# hay preservitive



## dasiders63 (Jul 7, 2013)

new to the forum nice to be here, what hay preservative to you guys recommend for alfalfa. I live in Indiana and looking for a place to buy as well. need something that works. and not to hard on the baler. thanks guys.


----------



## b2jrg (Jun 4, 2008)

Harvest Tec Automatic System. Acid from Nutritional Blending in Indiana.


----------



## hay wilson in TX (Jan 28, 2009)

You have a number of choices that work. Harvest Tec is the Commercial system for liquid preservative.

You can fabricate your own from parts and pieces if you have the desire.

Harvest Tec changes the dose of acid or Buffered Acid using changing pump pressures.

I fabricated a system that was set to work on 22% moisture hay at 18 strokes per bale. For 24% moisture at 22 strokes per bale. As the approached 18% moisture I would bale at 12 strokes per bale. Drier than that turn the pump off and continue baling.

The acids prevent mold with their fumes. There are also organic dry and wet systems. They put their organic stuff at each and every/most positions that mold would like to attach.

They all work within their own limits.

The better they work the more they cost.

When I learned to drop the hay in a wide swath, covering 75% of the ground with hay I quit using a preservative.

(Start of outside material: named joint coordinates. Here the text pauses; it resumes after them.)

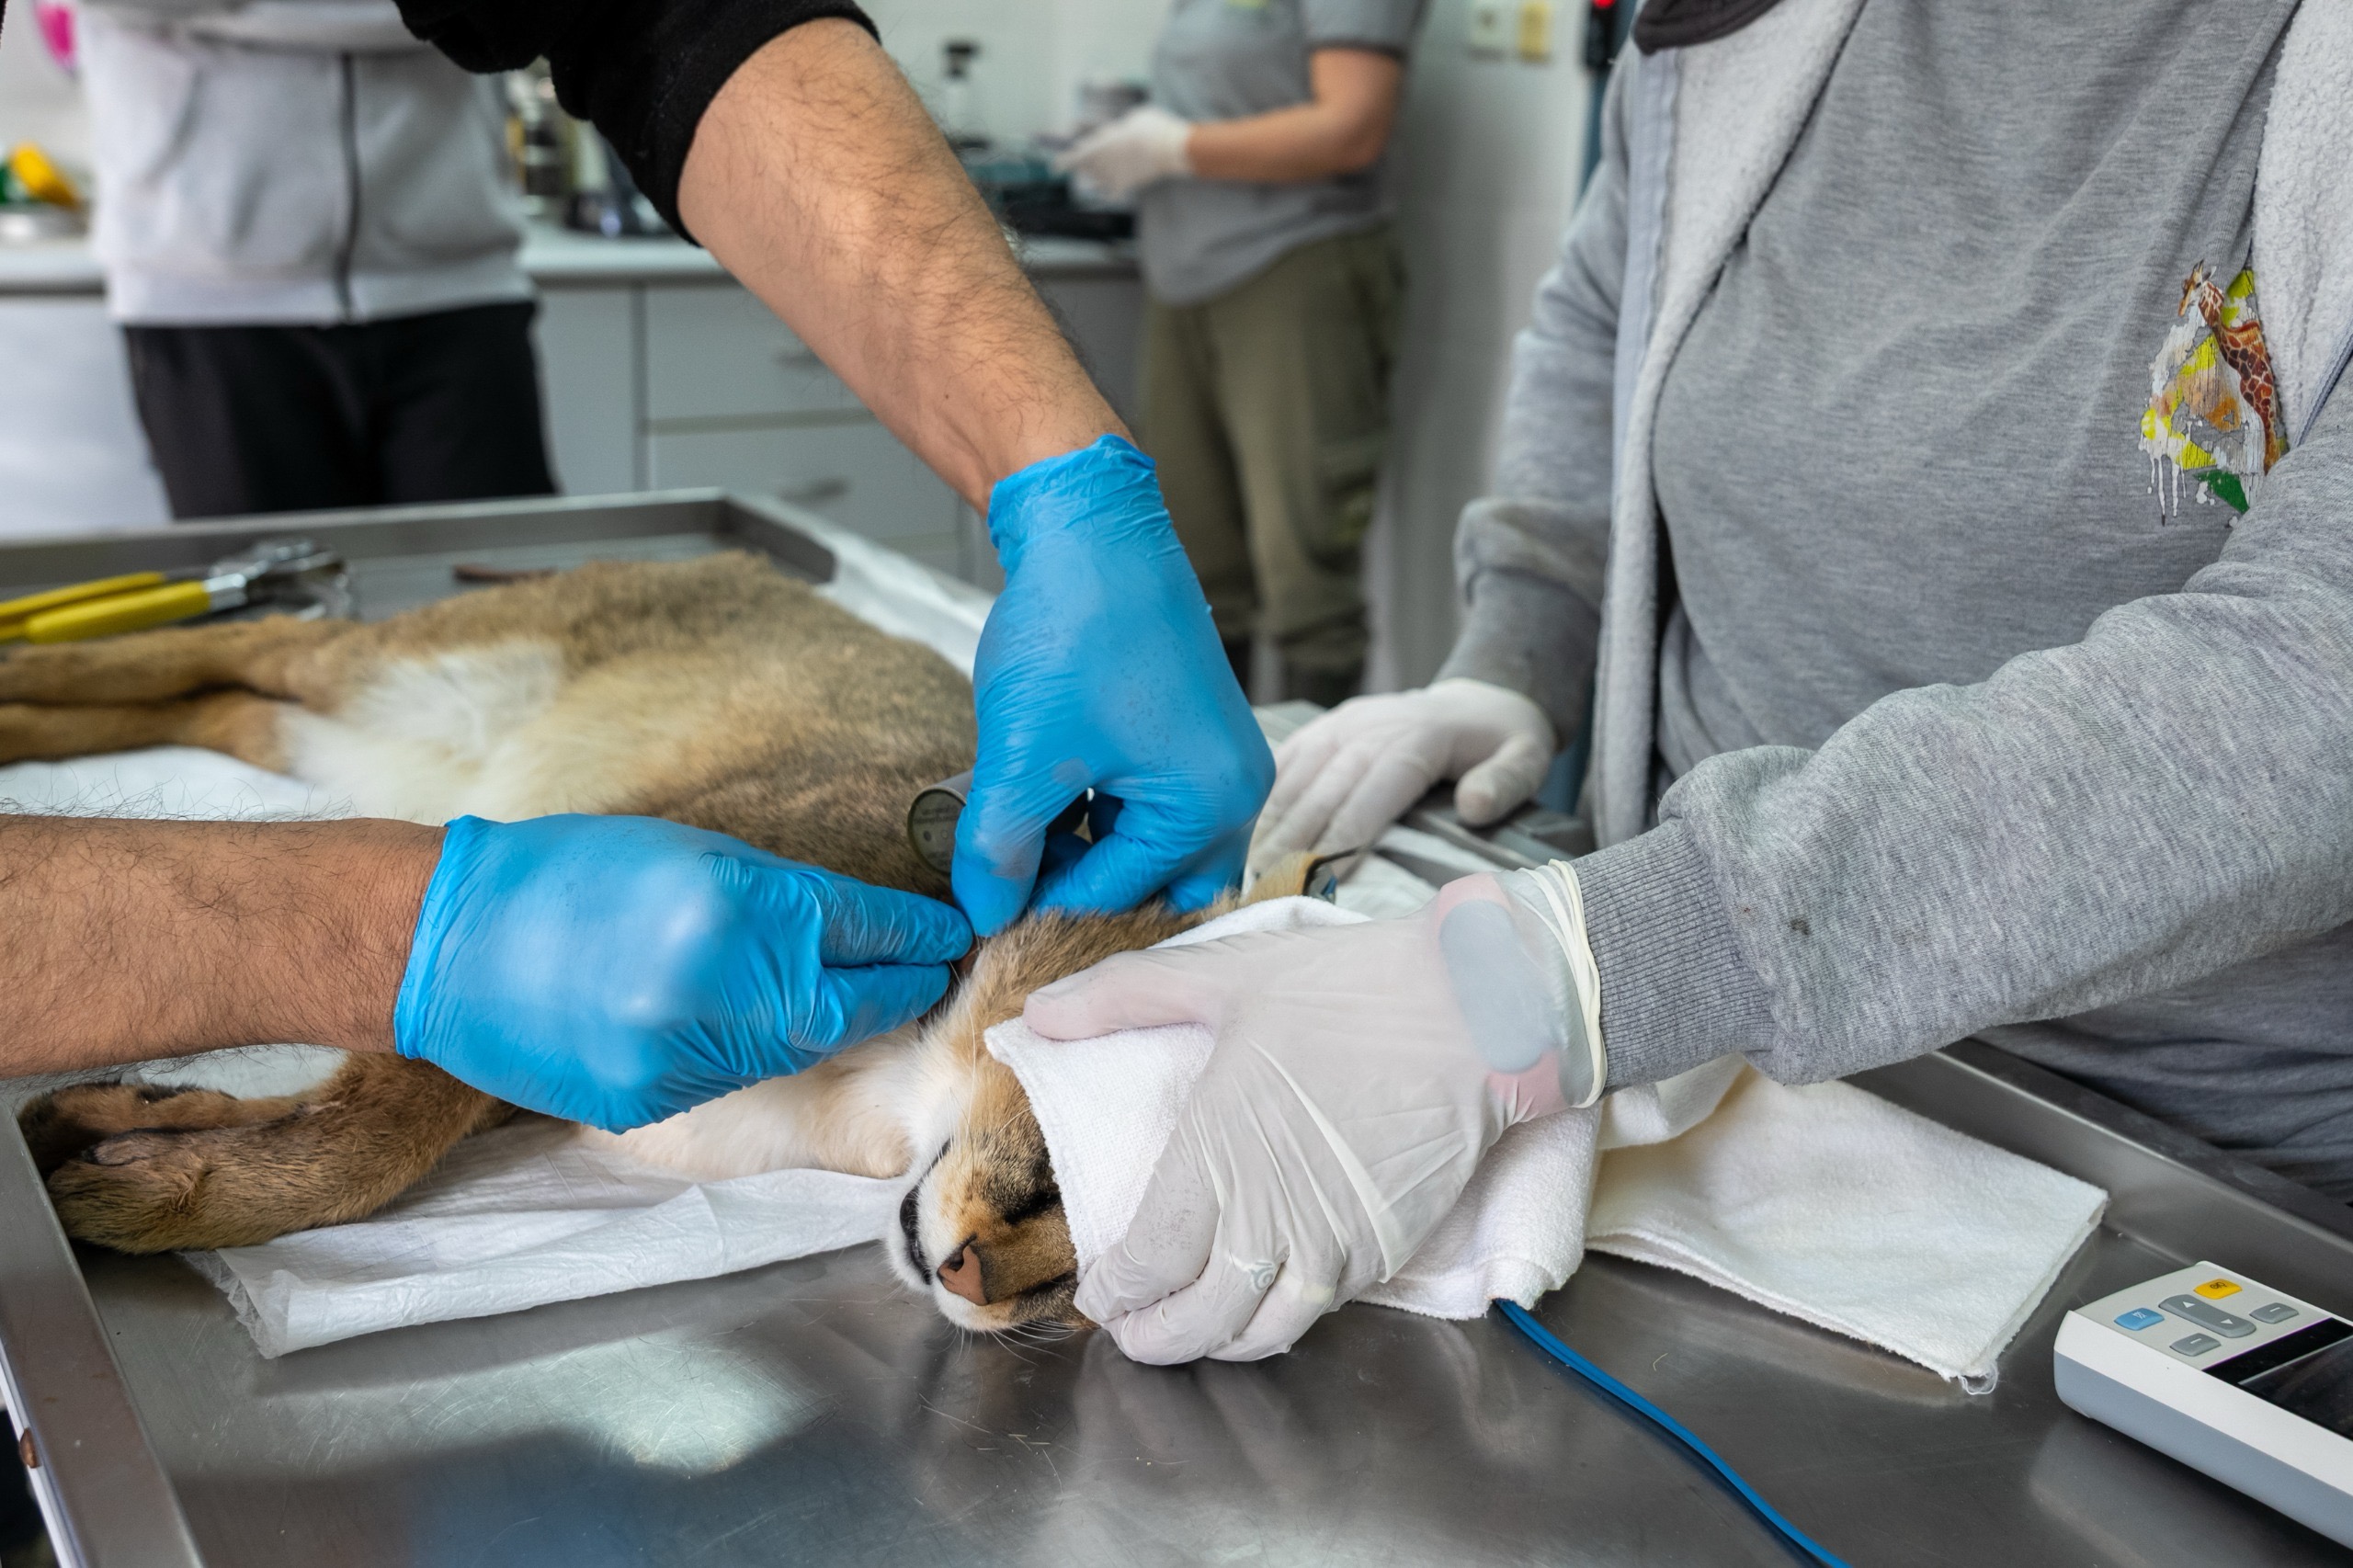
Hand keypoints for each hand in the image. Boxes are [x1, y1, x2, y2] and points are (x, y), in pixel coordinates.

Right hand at [395, 815, 970, 1131]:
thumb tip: (862, 927)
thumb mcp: (696, 853)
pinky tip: (764, 1028)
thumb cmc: (569, 875)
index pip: (868, 928)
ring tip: (864, 999)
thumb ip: (785, 896)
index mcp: (739, 908)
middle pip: (856, 1002)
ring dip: (837, 1023)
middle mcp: (722, 987)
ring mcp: (687, 1055)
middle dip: (901, 985)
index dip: (919, 931)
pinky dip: (763, 1052)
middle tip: (931, 971)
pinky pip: (738, 1078)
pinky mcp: (654, 1101)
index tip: (951, 931)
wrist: (445, 943)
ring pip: (803, 1047)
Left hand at [957, 435, 1272, 934]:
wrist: (1088, 524)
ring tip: (1011, 826)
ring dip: (1081, 846)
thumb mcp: (1022, 755)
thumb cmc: (1073, 630)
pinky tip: (1035, 791)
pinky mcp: (1192, 731)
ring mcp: (1219, 758)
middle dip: (1082, 886)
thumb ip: (999, 850)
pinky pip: (1148, 800)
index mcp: (1214, 803)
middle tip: (1009, 879)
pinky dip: (1093, 808)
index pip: (1123, 896)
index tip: (984, 914)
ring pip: (1147, 844)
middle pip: (1156, 885)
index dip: (1043, 907)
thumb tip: (985, 916)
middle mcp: (1237, 789)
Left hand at [1025, 867, 1601, 1362]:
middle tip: (1129, 1335)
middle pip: (1196, 1319)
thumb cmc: (1351, 989)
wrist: (1482, 1012)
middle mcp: (1268, 1219)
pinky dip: (1278, 1326)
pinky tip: (1266, 1311)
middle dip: (1152, 1337)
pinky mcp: (1384, 1249)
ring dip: (1215, 1345)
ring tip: (1190, 1338)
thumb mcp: (1225, 974)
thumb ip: (1123, 997)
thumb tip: (1037, 1014)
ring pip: (1260, 1333)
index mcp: (1215, 1159)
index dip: (1117, 1290)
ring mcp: (1331, 1245)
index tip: (1099, 1293)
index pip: (1148, 1260)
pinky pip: (1318, 1310)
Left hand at [1053, 106, 1194, 201]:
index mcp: (1102, 143)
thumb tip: (1121, 131)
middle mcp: (1103, 161)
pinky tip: (1109, 188)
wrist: (1171, 148)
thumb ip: (1120, 127)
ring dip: (1094, 173)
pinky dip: (1108, 189)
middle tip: (1081, 160)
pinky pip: (1110, 191)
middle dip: (1082, 162)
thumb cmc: (1153, 127)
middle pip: (1084, 166)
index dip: (1063, 162)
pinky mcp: (1127, 185)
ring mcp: (1115, 175)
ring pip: (1095, 178)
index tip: (1055, 166)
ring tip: (1099, 168)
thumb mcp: (1134, 116)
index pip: (1076, 155)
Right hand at [1253, 678, 1554, 863]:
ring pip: (1294, 777)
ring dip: (1267, 825)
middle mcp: (1369, 727)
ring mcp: (1342, 724)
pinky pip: (1285, 762)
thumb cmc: (1503, 742)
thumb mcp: (1528, 757)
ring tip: (1244, 871)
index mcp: (1416, 739)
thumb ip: (1506, 782)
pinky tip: (1241, 833)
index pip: (1369, 794)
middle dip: (1290, 842)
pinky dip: (1262, 798)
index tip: (1312, 879)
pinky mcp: (1325, 728)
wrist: (1479, 700)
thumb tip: (1473, 806)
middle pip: (1321, 790)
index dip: (1339, 838)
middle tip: (1262, 889)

If I were making Large & heavy Bales I would still use something.


----------



## hog987 (Apr 5, 2011)

I use a dry product called Gem dust from Gem Silage here in Red Deer Ab. Its not 100% fool proof but it does really help. I would not be with out in making round bales. I sell a lot of hay to horse people and some of them even think its the end of the world if there is one small moldy spot in a bale. Even if the hay is dry you can still hit the odd thick wetter spot and it helps with that.


----------